There was one extra piece, however, which was configuring for "extra" information that I didn't want to turn on by default.
Configuring Span Attributes
In my original OpenTelemetry integration, I included a way to record the message contents as part of your trace. However, now that the Activity
needs to include all the relevant information, I needed to have a way to configure the tags when it's actually started and stopped.

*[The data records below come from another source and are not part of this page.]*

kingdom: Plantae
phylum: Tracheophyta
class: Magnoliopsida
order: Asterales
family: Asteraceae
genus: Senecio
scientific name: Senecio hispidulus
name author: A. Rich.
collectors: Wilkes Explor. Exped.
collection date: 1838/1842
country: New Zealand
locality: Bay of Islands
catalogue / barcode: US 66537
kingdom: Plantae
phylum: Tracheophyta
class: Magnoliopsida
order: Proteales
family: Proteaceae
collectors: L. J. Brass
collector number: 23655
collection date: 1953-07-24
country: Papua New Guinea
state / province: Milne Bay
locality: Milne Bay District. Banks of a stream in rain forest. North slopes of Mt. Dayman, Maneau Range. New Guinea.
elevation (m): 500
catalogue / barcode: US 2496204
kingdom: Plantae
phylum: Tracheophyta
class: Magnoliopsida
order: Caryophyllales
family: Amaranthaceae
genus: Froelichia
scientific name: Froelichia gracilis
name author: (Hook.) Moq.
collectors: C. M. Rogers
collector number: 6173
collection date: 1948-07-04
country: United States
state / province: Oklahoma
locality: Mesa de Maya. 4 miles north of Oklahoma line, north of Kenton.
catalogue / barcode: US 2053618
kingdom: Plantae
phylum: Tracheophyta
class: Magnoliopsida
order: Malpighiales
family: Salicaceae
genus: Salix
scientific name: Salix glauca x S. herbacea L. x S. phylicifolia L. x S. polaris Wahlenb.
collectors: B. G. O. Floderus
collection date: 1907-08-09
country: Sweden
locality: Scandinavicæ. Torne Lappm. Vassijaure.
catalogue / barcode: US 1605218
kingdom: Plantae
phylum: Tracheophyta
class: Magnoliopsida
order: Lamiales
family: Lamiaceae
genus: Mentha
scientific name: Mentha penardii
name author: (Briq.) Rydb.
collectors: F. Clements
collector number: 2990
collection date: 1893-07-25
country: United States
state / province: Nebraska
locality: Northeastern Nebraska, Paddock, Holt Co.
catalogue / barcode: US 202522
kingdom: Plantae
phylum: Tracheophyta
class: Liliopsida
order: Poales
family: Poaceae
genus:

To do so, I integrated with the configuration of the extension point of this feature in NServiceBus. I first created a class to hold all of the configuration settings (just one for now):
public class InstrumentationOptions
{
public bool CaptureMessageBody { get; set; }
}
Next, I had my Activity enrichment class take the settings as a constructor argument:
internal class SettingsActivityEnricher : IActivityEnricher
{
private readonly ReadOnlySettings _settings;
private readonly InstrumentationOptions _options;
public SettingsActivityEnricher(ReadOnlySettings settings)
{
_settings = settings;
_options = settings.Get<InstrumentationOptions>();
}
Now when I enrich the Activity
, I'll also look at these settings:
if (activity.IsAllDataRequested
&& _options.CaptureMessageBody)
{
activity.AddTag("messaging.message_payload", Encoding.UTF8.GetString(context.Message.Body));
}
Then when I register the NServiceBus behavior, I'll look for these settings:
public DiagnosticsFeature()
{
Defaults(settings => settings.SetDefault<InstrumentationOptions>(new InstrumentationOptions
{
CaptureMessageBody = false
}));
EnableByDefault();
}
protected override void Setup(FeatureConfigurationContext context)
{
var activityEnricher = new SettingsActivityEnricher(context.Settings);
context.Pipeline.Register(new IncomingPhysicalMessageDiagnostics(activityEnricher), "Parses incoming W3C trace information from incoming messages.");
context.Pipeline.Register(new OutgoingPhysicalMessageDiagnostics(activityEnricher), "Appends W3C trace information to outgoing messages.");
All this code is very specific to NServiceBus, so for any custom diagnostics, they'll need to plug in to whatever extensibility model that exists for the middleware they're building. For MongoDB for example, I had a direct constructor:
var clientSettings = MongoClientSettings.FromUrl(mongoUrl);
var options = new InstrumentationOptions { CaptureCommandText = true };
clientSettings.ClusterConfigurator = cb => cb.Subscribe(new DiagnosticsActivityEventSubscriber(options));
var mongoClient = new MongoClient(clientSettings);
With all this in place, now I just needed to integrate with OpenTelemetry (though this is really optional).
OpenTelemetry Integration
Now that OpenTelemetry and System.Diagnostics.DiagnosticSource are more aligned, registering and listening to activities in OpenTelemetry is as simple as registering a source:
services.AddOpenTelemetryTracing(builder => builder
.AddAspNetCoreInstrumentation()
.AddSqlClientInstrumentation(opt => opt.SetTextCommandContent = true)
.AddSource("NServiceBus.Extensions.Diagnostics")
.AddZipkinExporter(o =>
{
o.Endpoint = new Uri("http://localhost:9411/api/v2/spans");
o.ServiceName = Program.EndpointName;
})
Or, to make things a little easier, I created a tiny little package, the old NServiceBus.Extensions.Diagnostics.OpenTelemetry
one that wraps that one line:
public static class TracerProviderBuilderExtensions
{
public static TracerProviderBuilder AddNServiceBusInstrumentation(this TracerProviderBuilder builder)
=> builder.AddSource("NServiceBus.Extensions.Diagnostics");
}
It's not required, but at this point, this is all we need to bridge ActivitySource
-enabled telemetry with OpenTelemetry.
So that's all for now - OpenTelemetry marches to 1.0, and once it does, I'll update my end-to-end example (it's on the RC now).